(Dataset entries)
▼
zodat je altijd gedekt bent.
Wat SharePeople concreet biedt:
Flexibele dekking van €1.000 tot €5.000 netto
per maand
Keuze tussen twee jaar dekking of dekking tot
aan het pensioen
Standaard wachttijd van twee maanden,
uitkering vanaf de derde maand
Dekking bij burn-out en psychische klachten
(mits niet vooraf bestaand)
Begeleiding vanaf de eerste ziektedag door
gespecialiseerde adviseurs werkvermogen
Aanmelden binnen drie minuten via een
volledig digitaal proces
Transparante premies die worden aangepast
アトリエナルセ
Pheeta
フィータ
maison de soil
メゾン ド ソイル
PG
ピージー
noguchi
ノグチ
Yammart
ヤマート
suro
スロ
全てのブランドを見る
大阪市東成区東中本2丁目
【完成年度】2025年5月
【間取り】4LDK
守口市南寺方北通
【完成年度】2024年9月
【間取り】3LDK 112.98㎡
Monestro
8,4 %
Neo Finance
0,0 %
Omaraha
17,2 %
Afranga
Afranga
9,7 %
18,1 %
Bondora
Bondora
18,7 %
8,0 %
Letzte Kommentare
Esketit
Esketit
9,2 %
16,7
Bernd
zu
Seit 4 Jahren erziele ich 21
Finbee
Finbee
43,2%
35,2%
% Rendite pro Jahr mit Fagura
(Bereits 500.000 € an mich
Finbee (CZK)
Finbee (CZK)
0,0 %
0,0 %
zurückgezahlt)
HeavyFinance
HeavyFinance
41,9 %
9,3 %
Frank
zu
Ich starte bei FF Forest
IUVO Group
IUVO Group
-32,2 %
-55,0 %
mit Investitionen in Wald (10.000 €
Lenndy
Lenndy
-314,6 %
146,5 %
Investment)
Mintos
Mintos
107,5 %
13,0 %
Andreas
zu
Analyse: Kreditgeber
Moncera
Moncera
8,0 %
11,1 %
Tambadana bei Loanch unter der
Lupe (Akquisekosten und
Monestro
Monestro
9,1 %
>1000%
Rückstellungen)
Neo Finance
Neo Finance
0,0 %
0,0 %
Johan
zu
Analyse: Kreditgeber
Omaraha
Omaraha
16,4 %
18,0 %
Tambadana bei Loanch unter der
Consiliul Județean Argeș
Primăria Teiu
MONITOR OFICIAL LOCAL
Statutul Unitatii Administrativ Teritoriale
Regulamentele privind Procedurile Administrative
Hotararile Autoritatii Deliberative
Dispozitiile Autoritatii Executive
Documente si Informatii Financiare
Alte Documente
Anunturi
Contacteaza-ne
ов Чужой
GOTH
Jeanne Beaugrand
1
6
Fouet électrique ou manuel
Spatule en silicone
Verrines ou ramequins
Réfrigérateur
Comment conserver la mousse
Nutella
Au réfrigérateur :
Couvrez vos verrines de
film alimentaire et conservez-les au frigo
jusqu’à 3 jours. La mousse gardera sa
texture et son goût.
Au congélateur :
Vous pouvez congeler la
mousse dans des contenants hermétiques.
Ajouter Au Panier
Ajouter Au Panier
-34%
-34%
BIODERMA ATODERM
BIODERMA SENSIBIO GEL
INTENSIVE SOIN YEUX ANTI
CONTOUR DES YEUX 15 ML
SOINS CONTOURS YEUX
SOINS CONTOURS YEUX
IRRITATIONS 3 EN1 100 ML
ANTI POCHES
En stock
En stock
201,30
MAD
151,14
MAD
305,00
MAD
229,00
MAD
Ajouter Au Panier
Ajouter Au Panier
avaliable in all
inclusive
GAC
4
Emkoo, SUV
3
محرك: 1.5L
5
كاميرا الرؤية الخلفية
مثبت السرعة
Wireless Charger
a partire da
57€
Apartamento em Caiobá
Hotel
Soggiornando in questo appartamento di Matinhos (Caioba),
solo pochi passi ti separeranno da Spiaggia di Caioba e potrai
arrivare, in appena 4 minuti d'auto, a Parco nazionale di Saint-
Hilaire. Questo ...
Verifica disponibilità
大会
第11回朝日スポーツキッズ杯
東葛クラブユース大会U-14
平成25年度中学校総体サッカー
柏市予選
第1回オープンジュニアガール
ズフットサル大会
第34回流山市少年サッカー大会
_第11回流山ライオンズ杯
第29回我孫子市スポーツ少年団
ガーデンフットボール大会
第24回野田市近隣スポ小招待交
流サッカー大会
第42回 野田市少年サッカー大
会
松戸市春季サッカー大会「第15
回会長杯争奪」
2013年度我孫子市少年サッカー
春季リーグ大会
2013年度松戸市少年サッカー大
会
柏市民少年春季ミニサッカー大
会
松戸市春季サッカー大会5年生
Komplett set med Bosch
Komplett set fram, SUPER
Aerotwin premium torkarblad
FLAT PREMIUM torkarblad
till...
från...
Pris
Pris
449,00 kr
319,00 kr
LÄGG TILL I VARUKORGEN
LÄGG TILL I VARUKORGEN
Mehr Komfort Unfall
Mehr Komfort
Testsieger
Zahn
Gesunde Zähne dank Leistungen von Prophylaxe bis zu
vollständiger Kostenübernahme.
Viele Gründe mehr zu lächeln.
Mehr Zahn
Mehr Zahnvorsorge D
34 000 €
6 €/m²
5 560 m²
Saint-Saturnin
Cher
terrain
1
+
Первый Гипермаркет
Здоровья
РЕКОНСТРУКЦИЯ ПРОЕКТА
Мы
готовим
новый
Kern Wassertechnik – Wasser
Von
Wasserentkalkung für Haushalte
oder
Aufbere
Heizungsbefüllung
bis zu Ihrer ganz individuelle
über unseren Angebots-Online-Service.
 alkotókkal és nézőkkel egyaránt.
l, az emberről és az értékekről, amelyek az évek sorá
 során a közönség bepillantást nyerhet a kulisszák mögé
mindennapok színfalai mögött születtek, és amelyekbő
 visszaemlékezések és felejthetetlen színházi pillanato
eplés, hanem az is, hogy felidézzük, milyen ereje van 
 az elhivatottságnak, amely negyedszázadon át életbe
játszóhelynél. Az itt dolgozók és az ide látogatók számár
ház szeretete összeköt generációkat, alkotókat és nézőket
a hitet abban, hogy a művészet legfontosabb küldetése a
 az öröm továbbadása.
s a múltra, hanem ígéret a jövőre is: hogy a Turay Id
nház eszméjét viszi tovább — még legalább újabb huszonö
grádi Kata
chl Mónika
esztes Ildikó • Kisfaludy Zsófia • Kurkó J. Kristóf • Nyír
▲
Could you reproduce every line of the listing above character for character, changing nothing?

EXERCISE RESPONSE
zodat je altijd gedekt bent.
Wat SharePeople concreet biedt:
Flexibele dekking van €1.000 tot €5.000 netto
per maand
Keuze tussen twee jaar dekking of dekking tot
aan het pensioen
Standaard wachttijd van twee maanden,
uitkering vanaf de derde maand
Dekking bij burn-out en psychische klachten
(mits niet vooraf bestaand)
Begeleiding vanaf de eerste ziektedag door
gespecialiseerde adviseurs werkvermogen
Aanmelden binnen drie minuten via een
volledig digitaal proces
Transparante premies die worden aangepast
アトリエナルセ
Pheeta
フィータ
maison de soil
メゾン ド ソイル
PG
ピージー
noguchi
ノグチ
Yammart
ヤマート
suro
スロ
全てのブランドを見る
大阪市東成区東中本2丁目
【完成年度】2025年5月
【間取り】4LDK
守口市南寺方北通
【完成年度】2024年9月
【間取り】3LDK 112.98㎡
Monestro
8,4 %
Neo Finance
0,0 %
Omaraha
17,2 %
Afranga
Afranga
9,7 %
18,1 %
Bondora
Bondora
18,7 %
8,0 %
Letzte Kommentare
Esketit
Esketit
9,2 %
16,7
Bernd
zu
Seit 4 Jahren erziele ich 21
Finbee
Finbee
43,2%
35,2%
% Rendite pro Jahr mit Fagura
(Bereits 500.000 € an mich
Finbee (CZK)
Finbee (CZK)
0,0 %
0,0 %
zurückgezahlt)
HeavyFinance
HeavyFinance
41,9 %
9,3 %
Frank
zu
Ich starte bei FF Forest
IUVO Group
IUVO Group
-32,2 %
-55,0 %
mit Investitionen in Wald (10.000 €
Lenndy
Lenndy
-314,6 %
146,5 %
Investment)
Mintos
Mintos
107,5 %
13,0 %
Andreas
zu
Analyse: Kreditgeber
Moncera
Moncera
8,0 %
11,1 %
Tambadana bei Loanch unter der
Lupe (Akquisekosten und
Monestro
Monestro
9,1 %
>1000%
Rückstellungen)
Neo Finance
Neo Finance
0,0 %
0,0 %
Johan
zu
Analyse: Kreditgeber
Omaraha
Omaraha
16,4 %
18,0 %
Tambadana bei Loanch unter der
Consiliul Județean Argeș
Primăria Teiu
MONITOR OFICIAL LOCAL
Statutul Unitatii Administrativ Teritoriale
Regulamentele privind Procedurile Administrative
Hotararile Autoritatii Deliberative
Dispozitiile Autoritatii Executive
Documente si Informatii Financiare
Alte Documente
Anunturi
Contacteaza-ne
ов Чужой
GOTH
Jeanne Beaugrand
1
6
Fouet électrique ou manuel
Spatule en silicone
Verrines ou ramequins
Réfrigérateur
Comment conserver la mousse
Nutella
Au réfrigérateur :
Couvrez vos verrines de
film alimentaire et conservez-les au frigo
jusqu’à 3 jours. La mousse gardera sa
texture et son goût.
Au congélateur :
Vous pouvez congeler la
mousse dans des contenants hermétiques.
Ajouter Au Panier
Ajouter Au Panier
-34%
-34%
BIODERMA ATODERM
BIODERMA SENSIBIO GEL
INTENSIVE SOIN YEUX ANTI
CONTOUR DES YEUX 15 ML
SOINS CONTOURS YEUX
SOINS CONTOURS YEUX
IRRITATIONS 3 EN1 100 ML
ANTI POCHES
En stock
En stock
201,30
MAD
151,14
MAD
305,00
MAD
229,00
MAD
Ajouter Au Panier
Ajouter Au Panier
avaliable in all
inclusive
GAC
4
Emkoo, SUV
3
محرك: 1.5L
5
كاميرا الرؤية الخلفية
مثبت السرعة
Wireless Charger
a partire da
57€
Apartamento em Caiobá
Hotel
Soggiornando in questo appartamento di Matinhos (Caioba),
solo pochi passi ti separeranno da Spiaggia di Caioba e potrai
arrivare, in appena 4 minuti d'auto, a Parco nazionale di Saint-
Hilaire. Questo ...
Verifica disponibilità
大会
第11回朝日スポーツキッズ杯
東葛クラブユース大会U-14
平成25年度中学校総体サッカー
柏市予選
第1回オープンジュニアガール
ズフットサル大会
第34回流山市少年サッカー大会
_第11回流山ライオンズ杯
第29回我孫子市スポーツ少年団
ガーデンフットボール大会
第24回野田市近隣スポ小招待交
流サッカー大会
第42回 野田市少年サッカー大
会
松戸市春季サッカー大会「第15
回会長杯争奪」
2013年度我孫子市少年サッカー
春季リーグ大会
2013年度松戸市少年サッカー大
会
柏市民少年春季ミニサッカー大
会
松戸市春季サッカー大会5年生
Komplett set med Bosch
Komplett set fram, SUPER
Aerotwin premium torkarblad
FLAT PREMIUM torkarblad
till...
från...
Pris
Pris
449,00 kr
319,00 kr
LÄGG TILL I VARUKORGEN
LÄGG TILL I VARUKORGEN
Mehr Komfort Unfall
Mehr Komfort
Testsieger
Zahn
Gesunde Zähne dank Leistungen von Prophylaxe bis zu
vollständiger Kostenübernahme.
Viele Gründe mehr zu lächeln.
Mehr Zahn
Mehr Zahnvorsorge D
34 000 €
6 €/m²
5 560 m²
Saint-Saturnin
Cher
terrain
1
+
Первый Гипермаркет
Здоровья
РЕКОНСТРУКЦИЯ ПРОЕКТА
Мы
готовим
новый
Kern Wassertechnik – Wasser
Von
Wasserentkalkung für Haushalte
oder
Aufbere
Heizungsbefüllung
bis zu Ihrer ganz individuelle
über unseren Angebots-Online-Service.
 alkotókkal és nézőkkel egyaránt.
l, az emberről és az értékekről, amelyek az évek sorá
 során a közönség bepillantást nyerhet a kulisszák mögé
mindennapok színfalai mögött születtek, és amelyekbő
 visszaemlékezések és felejthetetlen színházi pillanato
eplés, hanem az is, hogy felidézzük, milyen ereje van 
 az elhivatottságnak, amely negyedszázadon át életbe
játszóhelynél. Az itt dolgozók és az ide látogatók számár
ház szeretete összeköt generációkat, alkotókat és nézőket
a hitet abban, hogy a művészet legfontosabb küldetése a
 az öröm továbbadása.
s a múltra, hanem ígéret a jövőre is: hogy a Turay Id
nház eszméjét viszi tovább — még legalább újabb huszonö
grádi Kata
chl Mónika
esztes Ildikó • Kisfaludy Zsófia • Kurkó J. Kristóf • Nyír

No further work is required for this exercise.